I read Daniel Sonabend’s new book on the 43 Group this morning in a single sitting.
Of the three full-length books written about this period of anti-fascist history his is easily the best (as the author of the worst of the three – my PhD thesis – this hurts. But it’s true).
The real comparison is with Morris Beckman’s 43 Group, which many friends will have read. Sonabend’s is more interesting and compelling for the following reasons:
Beckman is a participant’s account and it centers everything around him. But, actually, he wasn’t that important in the 43 Group. Yes he was one of the initial core that set it up, yes he was a later founder member. But in the group’s key period 1947-8, he was not part of the inner core of 3-4 decision makers, and the account in his memoir of what the Group did in response to key steps taken by fascists is vague (at key moments, he wasn’t there and didn’t know what they’d done).
You couldn’t say this 20 years ago when he was around, constantly giving talks and visible to the 1990s left (unlike the more important figures in 1945-7 of Gerry Flamberg, Len Sherman, etc). We can admit it now.
Relegating Beckman to a secondary player in the group’s history allows all sorts of different personalities to emerge – the 43 Group spy chiefs, the actual spies, the organisers of the physical attacks on fascists, the people who negotiated to keep the Board of Deputies at arms’ length, etc.
Sonanbend doesn’t make any real attempt to understand the Communist Party’s approach to anti-fascism in this period (or the approach of the Labour left which took its lead from the CP), either the bureaucratic attempts the leadership made to downplay the Mosley threat between about 1944 and 1947, or the revolt within the membership, particularly in Hackney, which made a much more effective mass anti-fascism possible as Mosley achieved a breakthrough in summer 1947 – and anti-fascist organising took on much more the nature of a mass community campaign. The one part of the narrative where I thought more detail could have been given was in this period of summer/autumn 1947 where relationships with the wider left were significant – but aren’t properly explained. Sonanbend keeps his focus on the 43 Group throughout, and that approach has real strengths as well as occasional weaknesses.
Going back though to Morris Beckman’s memoir. Rather like the standard narrative of anti-fascism in the 1980s, which is no doubt modelled on Beckman’s book, Beckman wanted every battle to end in victory, every anti-fascist innovation to succeed. He wrote out moments of boredom, cowardice and failure. His story is compelling but, weirdly, it lowers the stakes – because there were more anti-fascists, because we were stronger and cleverer we were always certain to win.
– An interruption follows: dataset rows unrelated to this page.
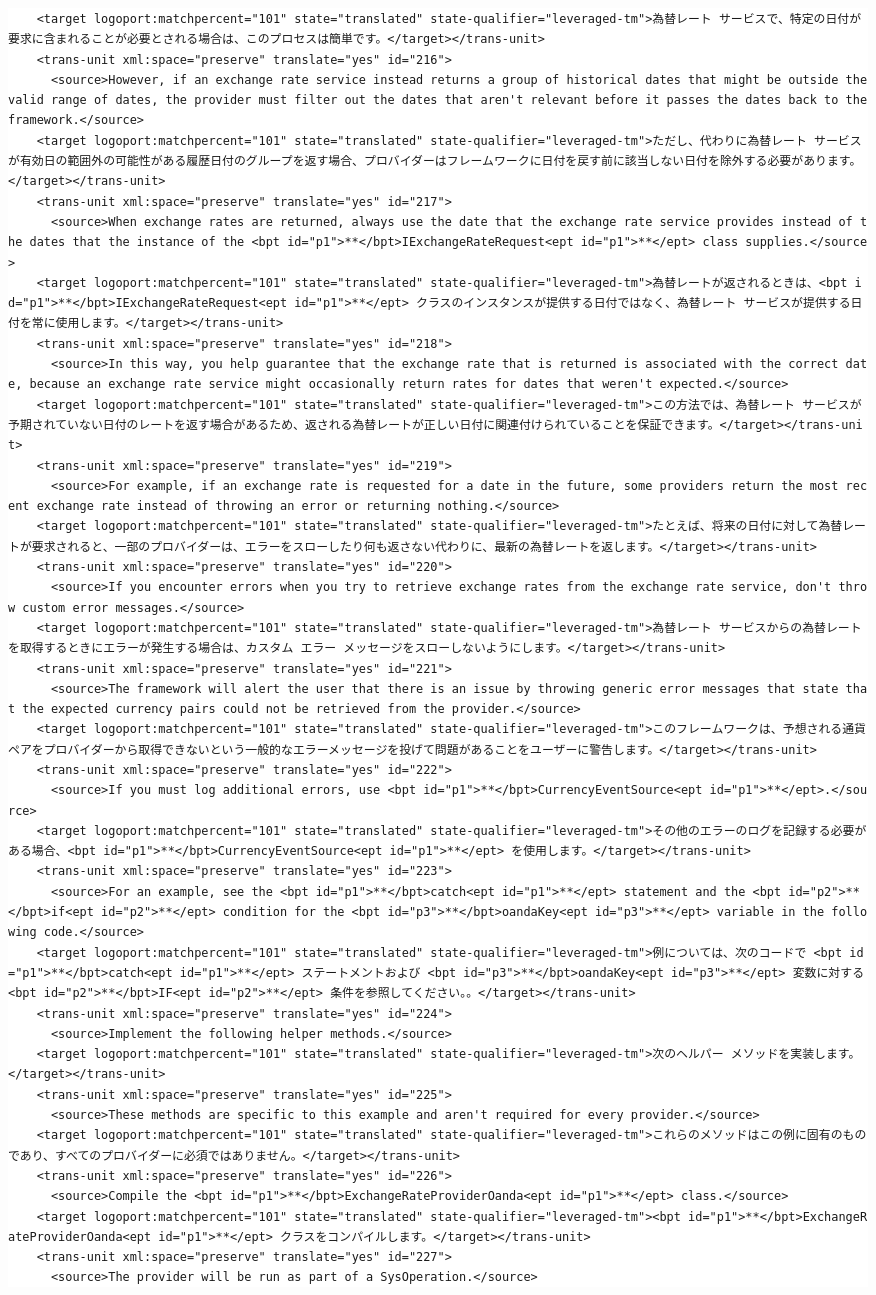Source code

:         <target logoport:matchpercent="101" state="translated" state-qualifier="leveraged-tm">為替レート サービスで、特定の日付が要求に含まれることが必要とされる場合は、このプロセスは簡単です。</target></trans-unit>
        <trans-unit xml:space="preserve" translate="yes" id="216">
          <source>However, if an exchange rate service instead returns a group of historical dates that might be outside the valid range of dates, the provider must filter out the dates that aren't relevant before it passes the dates back to the framework.</source>
        <target logoport:matchpercent="101" state="translated" state-qualifier="leveraged-tm">ただし、代わりに為替レート サービスが有効日の範囲外の可能性がある履歴日付のグループを返す場合、プロバイダーはフレームワークに日付を戻す前に該当しない日付を除外する必要があります。</target></trans-unit>
        <trans-unit xml:space="preserve" translate="yes" id="217">
          <source>When exchange rates are returned, always use the date that the exchange rate service provides instead of the dates that the instance of the <bpt id="p1">**</bpt>IExchangeRateRequest<ept id="p1">**</ept> class supplies.</source>
        <target logoport:matchpercent="101" state="translated" state-qualifier="leveraged-tm">為替レートが返されるときは、<bpt id="p1">**</bpt>IExchangeRateRequest<ept id="p1">**</ept> クラスのインスタンスが提供する日付ではなく、為替レート サービスが提供する日付を常に使用します。</target></trans-unit>
        <trans-unit xml:space="preserve" translate="yes" id="218">
          <source>In this way, you help guarantee that the exchange rate that is returned is associated with the correct date, because an exchange rate service might occasionally return rates for dates that weren't expected.</source>
        <target logoport:matchpercent="101" state="translated" state-qualifier="leveraged-tm">この方法では、為替レート サービスが予期されていない日付のレートを返す場合があるため、返される為替レートが正しい日付に関連付けられていることを保証できます。</target></trans-unit>
        <trans-unit xml:space="preserve" translate="yes" id="219">
          <source>For example, if an exchange rate is requested for a date in the future, some providers return the most recent exchange rate instead of throwing an error or returning nothing.</source>
        <target logoport:matchpercent="101" state="translated" state-qualifier="leveraged-tm">たとえば、将来の日付に対して為替レートが要求されると、一部のプロバイダーは、エラーをスローしたり何も返さない代わりに、最新の為替レートを返します。</target></trans-unit>
        <trans-unit xml:space="preserve" translate="yes" id="220">
          <source>If you encounter errors when you try to retrieve exchange rates from the exchange rate service, don't throw custom error messages.</source>
        <target logoport:matchpercent="101" state="translated" state-qualifier="leveraged-tm">為替レート サービスからの為替レートを取得するときにエラーが発生する場合は、カスタム エラー メッセージをスローしないようにします。</target></trans-unit>
        <trans-unit xml:space="preserve" translate="yes" id="221">
          <source>The framework will alert the user that there is an issue by throwing generic error messages that state that the expected currency pairs could not be retrieved from the provider.</source>
        <target logoport:matchpercent="101" state="translated" state-qualifier="leveraged-tm">このフレームワークは、予想される通貨ペアをプロバイダーから取得できないという一般的なエラーメッセージを投げて問題があることをユーザーに警告します。</target></trans-unit>
        <trans-unit xml:space="preserve" translate="yes" id="222">
          <source>If you must log additional errors, use <bpt id="p1">**</bpt>CurrencyEventSource<ept id="p1">**</ept>.</source>
        <target logoport:matchpercent="101" state="translated" state-qualifier="leveraged-tm">その他のエラーのログを記録する必要がある場合、<bpt id="p1">**</bpt>CurrencyEventSource<ept id="p1">**</ept> を使用します。</target></trans-unit>
        <trans-unit xml:space="preserve" translate="yes" id="223">
          <source>For an example, see the <bpt id="p1">**</bpt>catch<ept id="p1">**</ept> statement and the <bpt id="p2">**</bpt>if<ept id="p2">**</ept> condition for the <bpt id="p3">**</bpt>oandaKey<ept id="p3">**</ept> variable in the following code.</source>
        <target logoport:matchpercent="101" state="translated" state-qualifier="leveraged-tm">例については、次のコードで <bpt id="p1">**</bpt>catch<ept id="p1">**</ept> ステートメントおよび <bpt id="p3">**</bpt>oandaKey<ept id="p3">**</ept> 変数に対する <bpt id="p2">**</bpt>IF<ept id="p2">**</ept> 条件を参照してください。。</target></trans-unit>
        <trans-unit xml:space="preserve" translate="yes" id="224">
          <source>Implement the following helper methods.</source>
        <target logoport:matchpercent="101" state="translated" state-qualifier="leveraged-tm">次のヘルパー メソッドを実装します。</target></trans-unit>
        <trans-unit xml:space="preserve" translate="yes" id="225">
          <source>These methods are specific to this example and aren't required for every provider.</source>
        <target logoport:matchpercent="101" state="translated" state-qualifier="leveraged-tm">これらのメソッドはこの例に固有のものであり、すべてのプロバイダーに必須ではありません。</target></trans-unit>
        <trans-unit xml:space="preserve" translate="yes" id="226">
          <source>Compile the <bpt id="p1">**</bpt>ExchangeRateProviderOanda<ept id="p1">**</ept> class.</source>
        <target logoport:matchpercent="101" state="translated" state-qualifier="leveraged-tm"><bpt id="p1">**</bpt>ExchangeRateProviderOanda<ept id="p1">**</ept> クラスをコンパイルします。</target></trans-unit>
        <trans-unit xml:space="preserve" translate="yes" id="227">
          <source>The provider will be run as part of a SysOperation.</source>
But fascism was (briefly) a mass presence in east London – able to hold meetings of up to 3000 people at a time in summer and autumn 1947-8 – buoyed by an awful moment in which resentment at Israeli terrorist atrocities during the war combined with ignorance or indifference to the fact of the Holocaust to make anti-semitism a popular cause.
What Sonanbend has done is bring out all the little moments when victory wasn’t assured. So that reading it is like being in a real fight – your heart beats faster as you read – because there just are times when there were more fascists or a clever anti-fascist ruse fell flat on its face,
There’s one passage near the end which really brings out what was at stake in the anti-fascist struggle. Which is where you hear about an anti-fascist mole: Wendy Turner. She wasn’t Jewish (unlike most people in the 43 Group) but agreed to spent a year of her life passing on intelligence on key fascist leaders – getting close to the point of danger, in order to pass back information. Ultimately, Turner suffered a mental health breakdown and was hospitalised – and worse.
I’m not going to give more details about how this happened or what exactly went wrong – turn to Sonanbend’s book for them. But what I do know for sure is that ever 43 Group member of any standing knew about the disaster that befell her. They talked about that horror among themselves, and slowly, cautiously with outsiders.
Sonanbend’s book is full of incidents when prominent members of the 43 Group were struck on the head, or menaced with guns. And where they struck back against the fascists with more than equal force. The people involved in the Group knew how much was at stake – this makes their organising ultimately more compelling, more admirable, and more relevant as we face our own far right with its own path to violence.